Think the salery is absolutely fine.

clobber · 04/04/2023 21:28

OMG- are you having a laugh?! I am a nurse with a degree, a midwife, a prescriber and sonographer. Its insulting that nurses aren’t paid for their skills or even on a par with teachers. I deeply regret my career choice- not that I don’t love my job but why shouldn’t we get paid a decent salary? because we are predominantly female? is that a good wage for a male for instance? nope!!! Very few careers have literally life or death in their hands yet somehow a career for example in HR commands a salary of double what a nurse earns.

Toddlerteaplease · 04/04/2023 22:28

I'm less than impressed that new teachers will start on 30K. I've been a band five for 19 years. (Hated being a 6, so stepped down).

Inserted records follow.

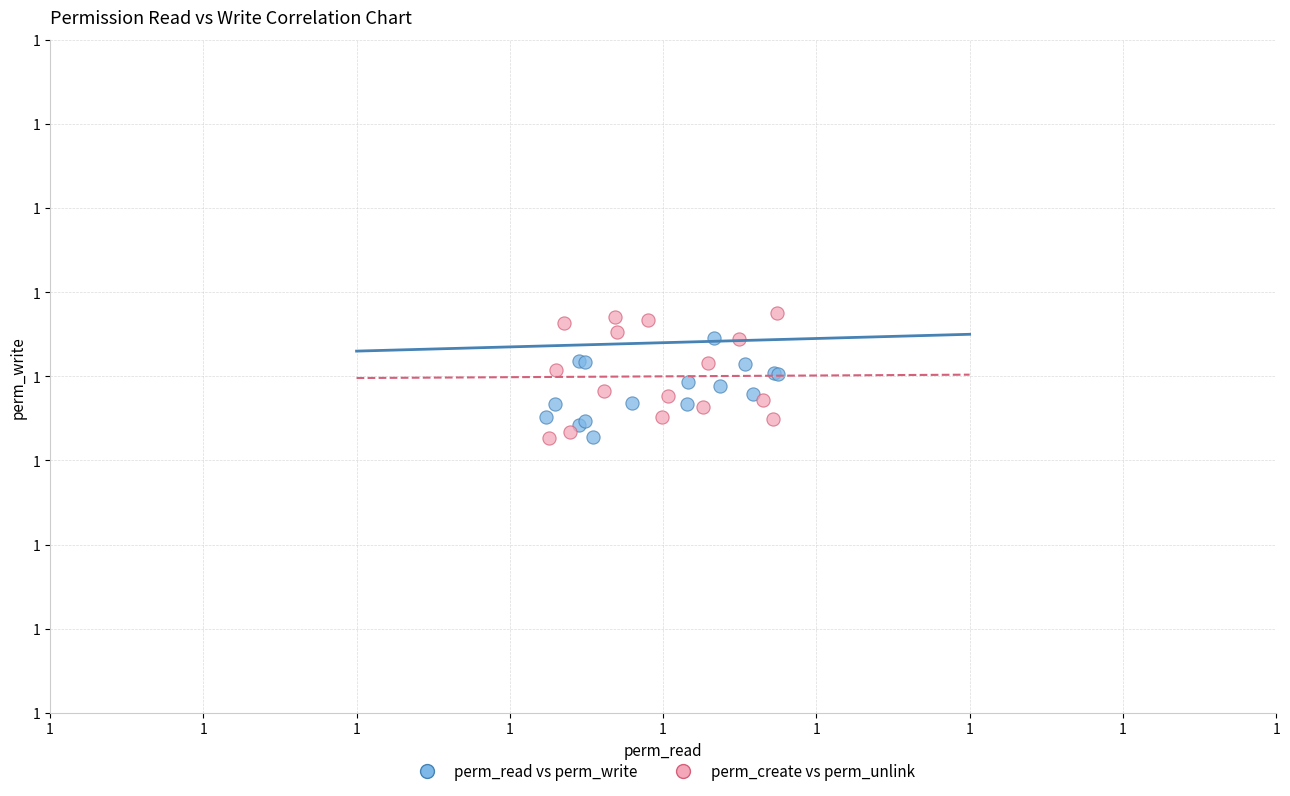

Which series has the largest Y range (max minus min)?

perm_create vs perm_unlink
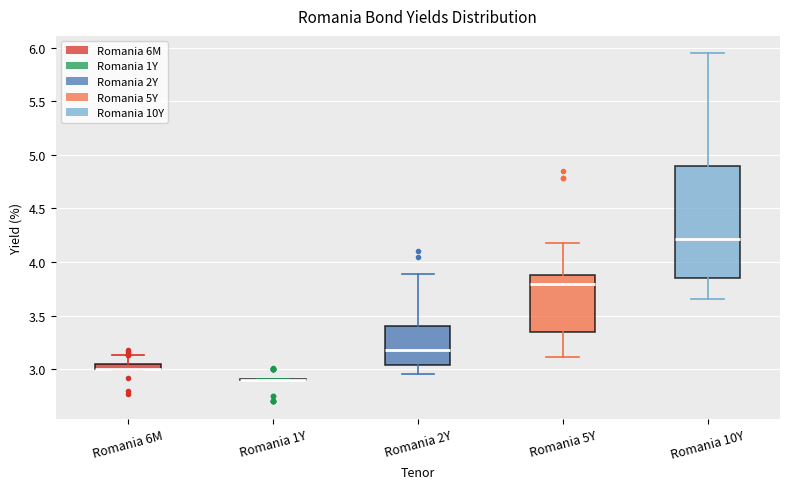

Where does the upper whisker of the box for Romania 2Y end on the y-axis? The values are not printed on the chart, so give them approximately, as read against the axis.

3.90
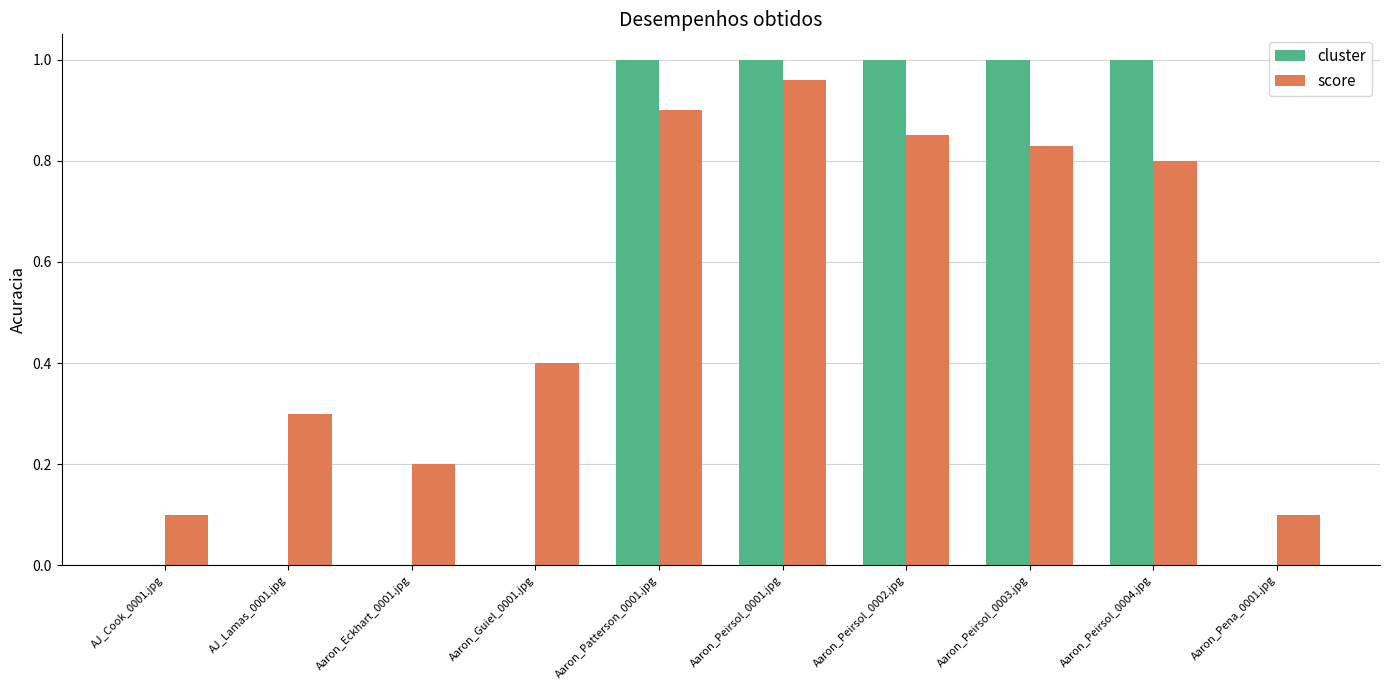

Count the number of categories in the chart.

10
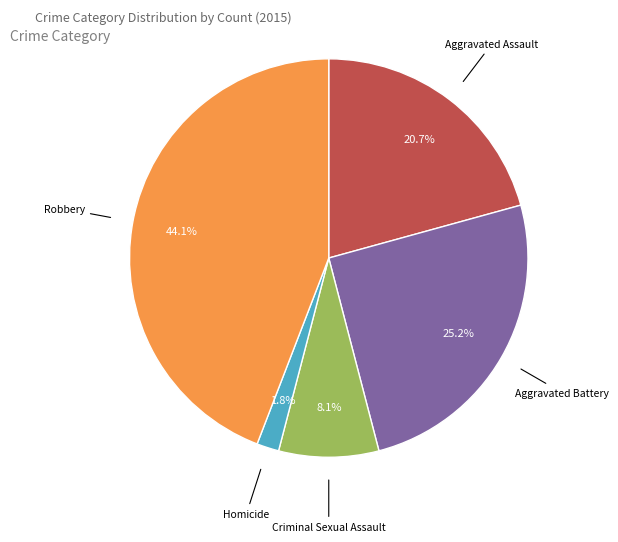

Is there a majority slice in this chart?

No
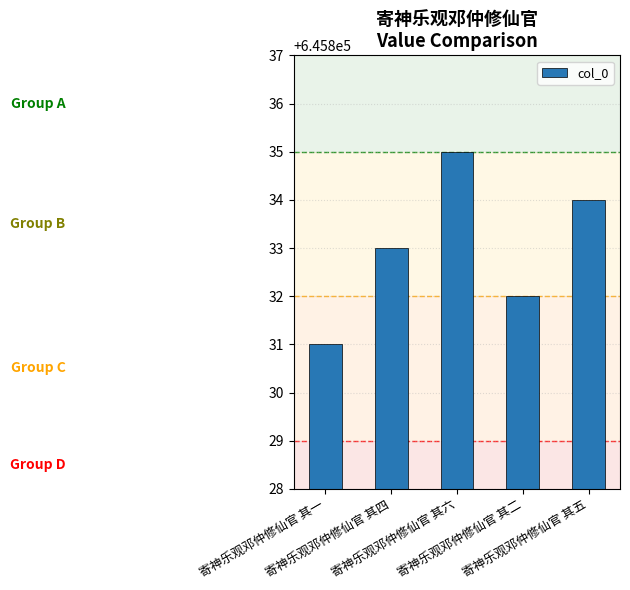

Which category has the lowest value across all series?

寄神乐观邓仲修仙官 其一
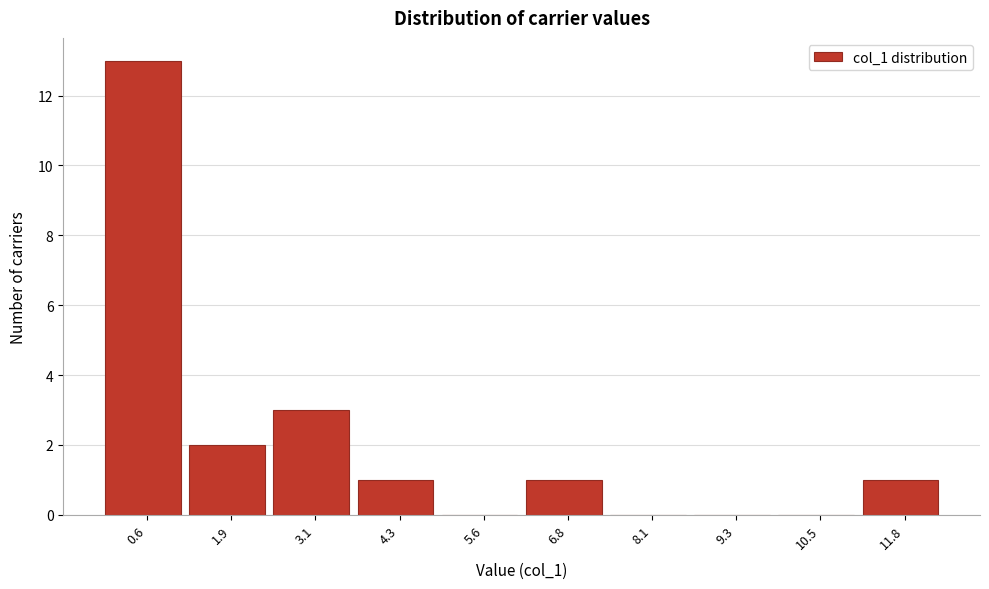

How tall is the bar that spans 6.2 to 7.4 on the x-axis? Neither the bar edges nor the heights are printed on the chart, so give them approximately, as read against the axes.

1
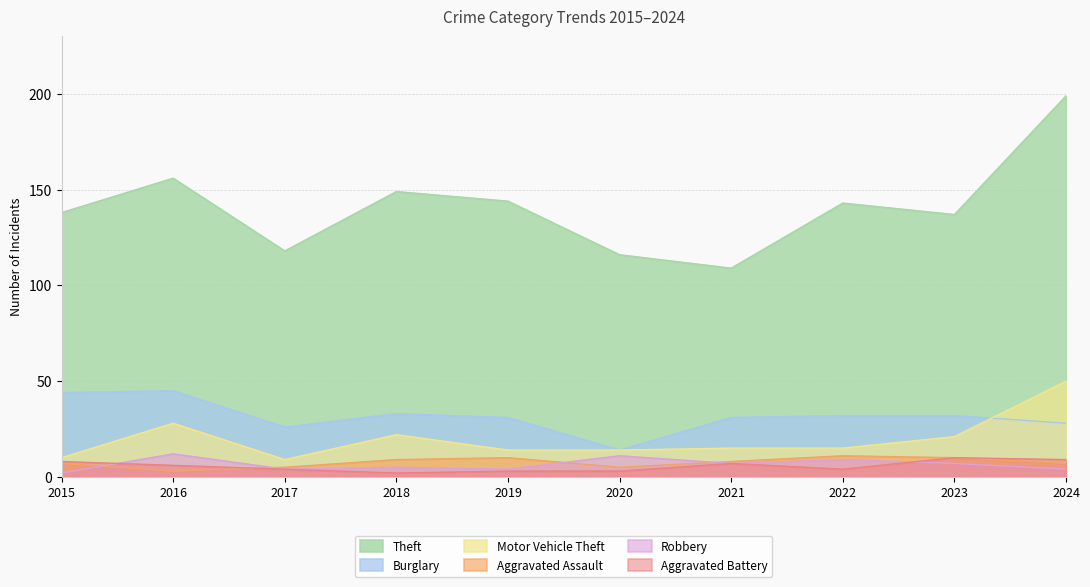

What are all the series names shown in the legend?

Theft, Burglary, Motor Vehicle Theft, Aggravated Assault, Robbery, Aggravated Battery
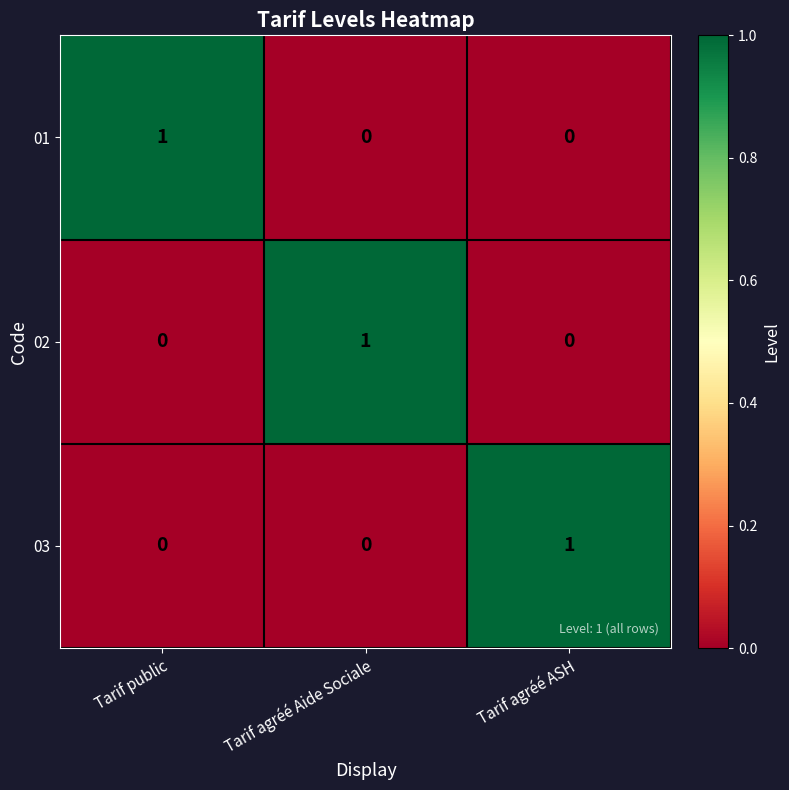

True or false: 03 has a value of 0 at Tarif agréé Aide Sociale.

True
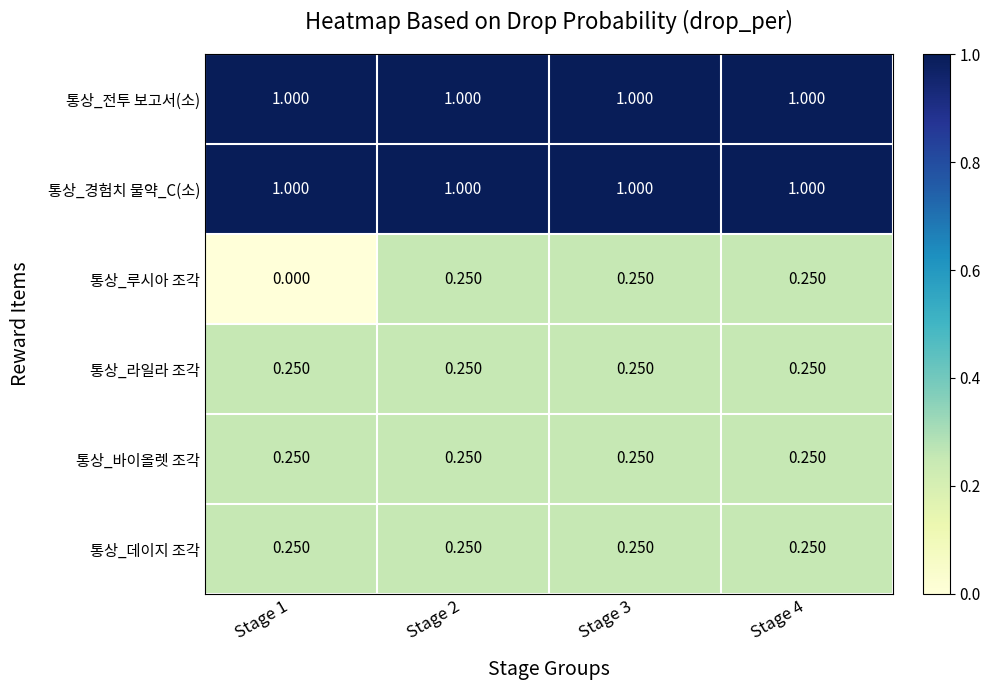

Between Stage 1 and Stage 3, which series saw the biggest shift?

통상_루시아 조각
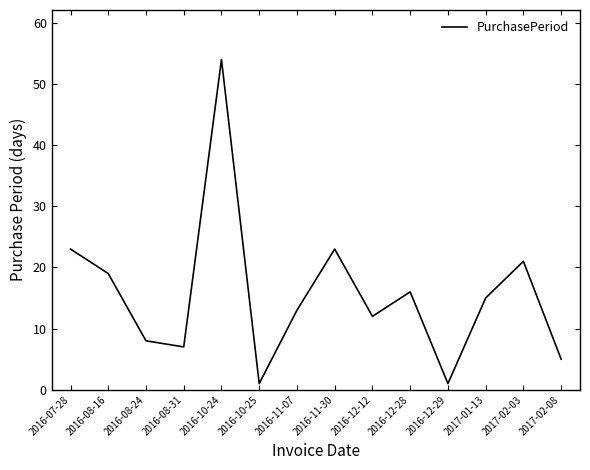

What is the ratio of the value at 2016-08-31 to the value at 2016-11-30?

0.3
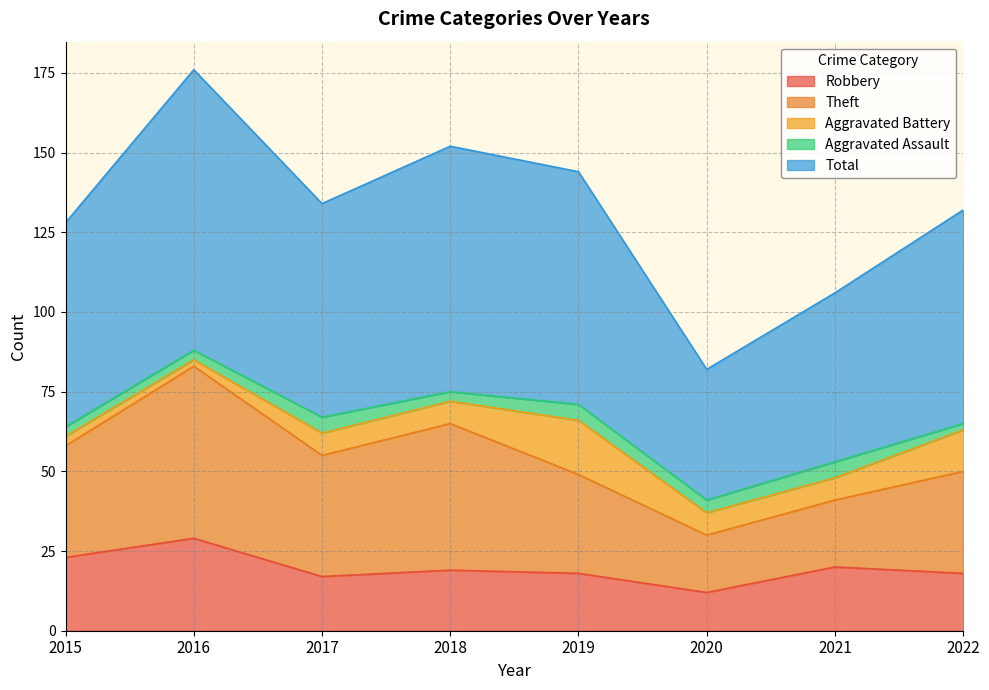

What is the sum of the Aggravated Battery values at 2021 and 2022?

20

And I'm only in £32k.

Florenz · 04/04/2023 22:30

Nurses are paid fairly. There pay goes up quite a lot compared to many jobs where you have to compete with others to gain promotion to get a pay rise.

Pacificisolated · 07/04/2023 05:18

Nurses in the UK are poorly paid compared to other developed counties like the USA, Canada and Australia. I am in Australia and work four days a week (32 hours) in an outpatient setting and get paid £38k. I am the middle of the equivalent of band 5. I feel like my work is fairly paid.

If I had no choice but to work on the wards again I would leave nursing. I worked 32 hours a week but did shift work and earned £45k. The work is so physically demanding and stressful that even nurses who start out with the best of intentions to help people end up inpatient and burnt out.

Stompythedinosaur · 07/04/2023 09:21

Florenz · 04/04/2023 22:30

Nurses are paid fairly. There pay goes up quite a lot compared to many jobs where you have to compete with others to gain promotion to get a pay rise.

Then how do you explain the huge, huge shortage of nurses we have?

If increasingly few people are willing to do the job for that amount of money, then it indicates a problem.